Esto puede llegar a tener unas consecuencias muy costosas, tanto a nivel individual como social. Así, por ejemplo, la OMS prevé que la depresión será la segunda mayor causa de discapacidad en el año 2020. Además, el trastorno depresivo empeora más la salud incluso que las enfermedades físicas crónicas (diabetes, asma, angina y artritis), tal y como se comprobó en un estudio llevado a cabo con casi 250.000 pacientes de 60 países, en el que se encontró también que entre un 9,3 y un 23% de pacientes con enfermedad física crónica presenta un trastorno depresivo. 

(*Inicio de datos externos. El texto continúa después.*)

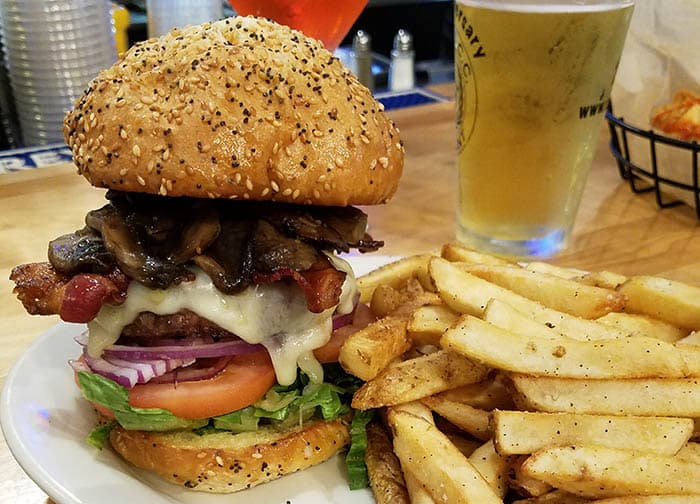
You are a GUI agent. You are given a task and a screenshot of the screen. Output one action in this format:
    pyautogui.click(x=<x>, y=<y>)
    Task: Click on the frosted mug
    
    Given the screenshot: What is the action you would take?
    pyautogui.click(x=523, y=31)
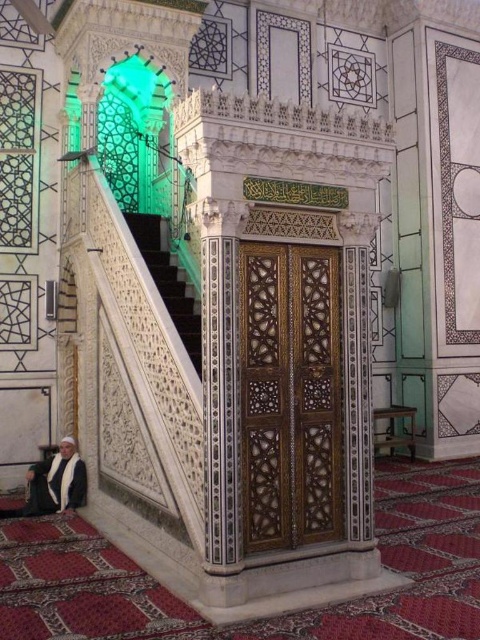
Question: Which object is farther from the camera taking this photo?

En España, esta enfermedad mental está ya en el cuarto puesto de la lista de trastornos que más gasto generan en atención primaria con un 4,5% del gasto total, ranking en el que la hipertensión esencial está en el primer puesto con un 9,3% y los problemas de ansiedad en el décimo noveno con el 0,8%. Por otro lado, un 19,5% de los pacientes de AP presentan al menos un trastorno de ansiedad, convirtiéndose en hiperfrecuentadores de estas consultas, que ya están de por sí colapsadas, a pesar de que un 41% de estos pacientes no está recibiendo ningún tipo de tratamiento. A su vez, estos pacientes con trastornos de ansiedad presentan un mayor riesgo de padecer trastornos físicos, como cefalea, cardiopatía, problemas músculo-esqueléticos o trastornos digestivos. Por último, los síntomas físicos típicos de procesos emocionales en los que se producen somatizaciones son muy frecuentes en pacientes que acuden a atención primaria, como la fatiga (que se da en el 57% de los casos), el dolor de cabeza (40%), o el dolor de espalda (39%). Estos síntomas son acumulativos (más de la mitad de los pacientes tiene 3 ó más), tienden a cronificarse (2 de cada 3 personas los presentan desde hace más de 6 meses) y su acumulación está relacionada con ansiedad, así como con peor salud.

 

Los tratamientos eficaces

En el Reino Unido se está produciendo un cambio radical en la atención primaria del sistema nacional de salud acerca del tratamiento de los trastornos de ansiedad y los trastornos depresivos de gravedad media o baja. Tras un estudio riguroso de la carga, los costes y la eficacia del tratamiento de estos desórdenes, se ha decidido sustituir el tratamiento farmacológico por el tratamiento psicológico, con técnicas cognitivo-conductuales, que han demostrado ser más eficaces y eficientes a medio y largo plazo.